WHAT YOU NEED TO DO
Work through the entries that follow and state how many lines contain the word "você". Only the number is wanted.

*** Opening DATA SUPPLIED ***

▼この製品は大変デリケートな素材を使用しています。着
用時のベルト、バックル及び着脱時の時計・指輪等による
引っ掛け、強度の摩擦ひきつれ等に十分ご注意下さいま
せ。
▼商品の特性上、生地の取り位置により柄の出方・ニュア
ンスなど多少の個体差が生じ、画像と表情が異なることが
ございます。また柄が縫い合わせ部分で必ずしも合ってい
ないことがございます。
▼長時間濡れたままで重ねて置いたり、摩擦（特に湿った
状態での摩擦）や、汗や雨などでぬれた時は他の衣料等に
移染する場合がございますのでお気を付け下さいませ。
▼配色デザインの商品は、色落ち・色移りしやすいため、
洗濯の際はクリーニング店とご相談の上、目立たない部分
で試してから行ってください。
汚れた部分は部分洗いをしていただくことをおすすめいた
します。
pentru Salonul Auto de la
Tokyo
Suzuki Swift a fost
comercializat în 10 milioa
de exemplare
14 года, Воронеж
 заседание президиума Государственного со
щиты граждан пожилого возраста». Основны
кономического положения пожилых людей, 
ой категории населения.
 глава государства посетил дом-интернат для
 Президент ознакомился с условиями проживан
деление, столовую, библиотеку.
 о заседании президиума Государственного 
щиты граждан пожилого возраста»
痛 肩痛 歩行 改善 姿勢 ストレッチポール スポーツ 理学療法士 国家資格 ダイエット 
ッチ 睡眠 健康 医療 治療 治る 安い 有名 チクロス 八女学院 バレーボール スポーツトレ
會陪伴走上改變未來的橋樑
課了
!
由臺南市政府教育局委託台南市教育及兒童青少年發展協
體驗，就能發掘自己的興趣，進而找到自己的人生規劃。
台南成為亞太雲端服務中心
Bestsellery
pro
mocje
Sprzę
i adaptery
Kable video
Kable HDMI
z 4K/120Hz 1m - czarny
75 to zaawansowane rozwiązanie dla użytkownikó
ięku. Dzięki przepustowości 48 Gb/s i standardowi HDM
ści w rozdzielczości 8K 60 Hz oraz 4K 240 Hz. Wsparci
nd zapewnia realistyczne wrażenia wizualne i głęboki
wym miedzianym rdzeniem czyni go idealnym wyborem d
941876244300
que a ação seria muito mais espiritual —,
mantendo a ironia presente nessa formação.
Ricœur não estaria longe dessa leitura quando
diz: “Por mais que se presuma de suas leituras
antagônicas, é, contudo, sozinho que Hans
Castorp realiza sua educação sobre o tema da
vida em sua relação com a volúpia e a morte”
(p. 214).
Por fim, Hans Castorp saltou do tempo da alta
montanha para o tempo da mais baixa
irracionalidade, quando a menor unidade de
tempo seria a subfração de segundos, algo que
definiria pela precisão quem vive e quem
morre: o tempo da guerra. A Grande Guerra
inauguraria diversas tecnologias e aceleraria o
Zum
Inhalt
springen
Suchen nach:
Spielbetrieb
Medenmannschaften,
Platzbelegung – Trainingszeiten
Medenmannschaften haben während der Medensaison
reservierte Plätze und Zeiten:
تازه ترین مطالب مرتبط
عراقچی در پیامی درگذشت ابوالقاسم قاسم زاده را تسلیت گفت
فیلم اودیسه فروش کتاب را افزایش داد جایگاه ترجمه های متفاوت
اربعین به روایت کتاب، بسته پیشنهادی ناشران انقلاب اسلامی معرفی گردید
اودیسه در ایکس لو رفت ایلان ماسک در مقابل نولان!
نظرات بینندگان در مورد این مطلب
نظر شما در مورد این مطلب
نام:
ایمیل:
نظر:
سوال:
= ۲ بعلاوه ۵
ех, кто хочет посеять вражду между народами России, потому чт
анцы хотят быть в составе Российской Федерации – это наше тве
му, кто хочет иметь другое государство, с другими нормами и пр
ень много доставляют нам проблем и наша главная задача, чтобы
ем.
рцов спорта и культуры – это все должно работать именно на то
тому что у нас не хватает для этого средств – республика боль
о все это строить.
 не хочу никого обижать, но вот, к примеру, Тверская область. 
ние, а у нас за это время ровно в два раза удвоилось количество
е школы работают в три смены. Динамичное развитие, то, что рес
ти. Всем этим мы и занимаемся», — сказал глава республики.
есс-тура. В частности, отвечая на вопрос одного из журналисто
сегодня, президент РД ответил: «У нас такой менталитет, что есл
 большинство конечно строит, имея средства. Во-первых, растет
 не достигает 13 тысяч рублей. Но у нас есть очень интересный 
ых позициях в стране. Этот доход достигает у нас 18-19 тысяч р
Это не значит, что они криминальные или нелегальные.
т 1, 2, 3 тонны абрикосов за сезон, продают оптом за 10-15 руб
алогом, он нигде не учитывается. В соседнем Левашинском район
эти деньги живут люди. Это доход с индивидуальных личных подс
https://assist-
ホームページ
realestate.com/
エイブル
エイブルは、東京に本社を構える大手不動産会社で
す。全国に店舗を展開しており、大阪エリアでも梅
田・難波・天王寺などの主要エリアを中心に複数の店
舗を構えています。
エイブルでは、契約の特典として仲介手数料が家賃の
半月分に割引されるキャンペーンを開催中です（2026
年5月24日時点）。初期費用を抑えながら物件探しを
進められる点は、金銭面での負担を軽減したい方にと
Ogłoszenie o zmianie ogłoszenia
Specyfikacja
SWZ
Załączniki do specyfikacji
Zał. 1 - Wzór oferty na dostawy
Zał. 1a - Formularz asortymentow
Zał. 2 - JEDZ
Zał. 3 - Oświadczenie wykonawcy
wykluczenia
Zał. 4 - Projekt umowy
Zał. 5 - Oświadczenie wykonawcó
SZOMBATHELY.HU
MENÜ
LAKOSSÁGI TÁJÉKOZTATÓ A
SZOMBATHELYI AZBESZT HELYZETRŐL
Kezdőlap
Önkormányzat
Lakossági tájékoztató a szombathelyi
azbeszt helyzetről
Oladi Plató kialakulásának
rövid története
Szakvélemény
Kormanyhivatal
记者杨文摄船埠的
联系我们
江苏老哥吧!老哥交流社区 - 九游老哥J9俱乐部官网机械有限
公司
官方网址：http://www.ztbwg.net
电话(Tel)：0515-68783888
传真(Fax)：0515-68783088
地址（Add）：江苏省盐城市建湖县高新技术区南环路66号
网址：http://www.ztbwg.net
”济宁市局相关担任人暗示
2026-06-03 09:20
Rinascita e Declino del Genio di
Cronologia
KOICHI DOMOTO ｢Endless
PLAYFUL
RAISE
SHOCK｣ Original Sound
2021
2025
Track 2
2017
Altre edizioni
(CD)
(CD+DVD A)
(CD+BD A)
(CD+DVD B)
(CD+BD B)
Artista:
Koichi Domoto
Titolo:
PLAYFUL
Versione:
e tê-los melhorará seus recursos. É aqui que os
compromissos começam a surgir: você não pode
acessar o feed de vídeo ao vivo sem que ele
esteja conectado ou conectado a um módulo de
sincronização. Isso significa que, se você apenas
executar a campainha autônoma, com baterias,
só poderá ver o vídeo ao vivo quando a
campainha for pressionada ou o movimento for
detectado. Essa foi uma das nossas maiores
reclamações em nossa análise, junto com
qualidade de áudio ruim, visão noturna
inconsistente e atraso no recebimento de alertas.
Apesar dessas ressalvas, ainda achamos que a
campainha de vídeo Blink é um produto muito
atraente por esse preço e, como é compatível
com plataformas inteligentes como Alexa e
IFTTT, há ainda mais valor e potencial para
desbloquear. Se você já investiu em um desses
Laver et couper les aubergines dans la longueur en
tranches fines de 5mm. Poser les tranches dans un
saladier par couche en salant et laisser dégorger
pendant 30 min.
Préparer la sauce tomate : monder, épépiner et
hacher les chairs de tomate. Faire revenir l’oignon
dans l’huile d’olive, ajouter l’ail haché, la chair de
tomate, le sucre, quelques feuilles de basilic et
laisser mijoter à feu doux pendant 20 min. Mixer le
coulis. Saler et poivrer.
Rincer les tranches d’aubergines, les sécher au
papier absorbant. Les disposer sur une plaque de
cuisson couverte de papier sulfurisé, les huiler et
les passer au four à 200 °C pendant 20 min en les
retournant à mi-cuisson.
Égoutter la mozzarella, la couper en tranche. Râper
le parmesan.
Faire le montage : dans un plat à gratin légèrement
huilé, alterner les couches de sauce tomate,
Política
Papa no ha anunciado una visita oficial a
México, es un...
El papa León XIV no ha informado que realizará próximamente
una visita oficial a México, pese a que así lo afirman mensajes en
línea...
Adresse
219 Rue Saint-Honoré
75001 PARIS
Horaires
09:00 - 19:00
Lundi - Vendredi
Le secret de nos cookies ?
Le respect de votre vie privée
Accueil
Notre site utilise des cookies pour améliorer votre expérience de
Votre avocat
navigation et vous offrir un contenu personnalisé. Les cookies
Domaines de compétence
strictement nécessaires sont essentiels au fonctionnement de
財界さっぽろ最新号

*** Closing DATA SUPPLIED ***

ANSWER TO THIS EXERCISE
3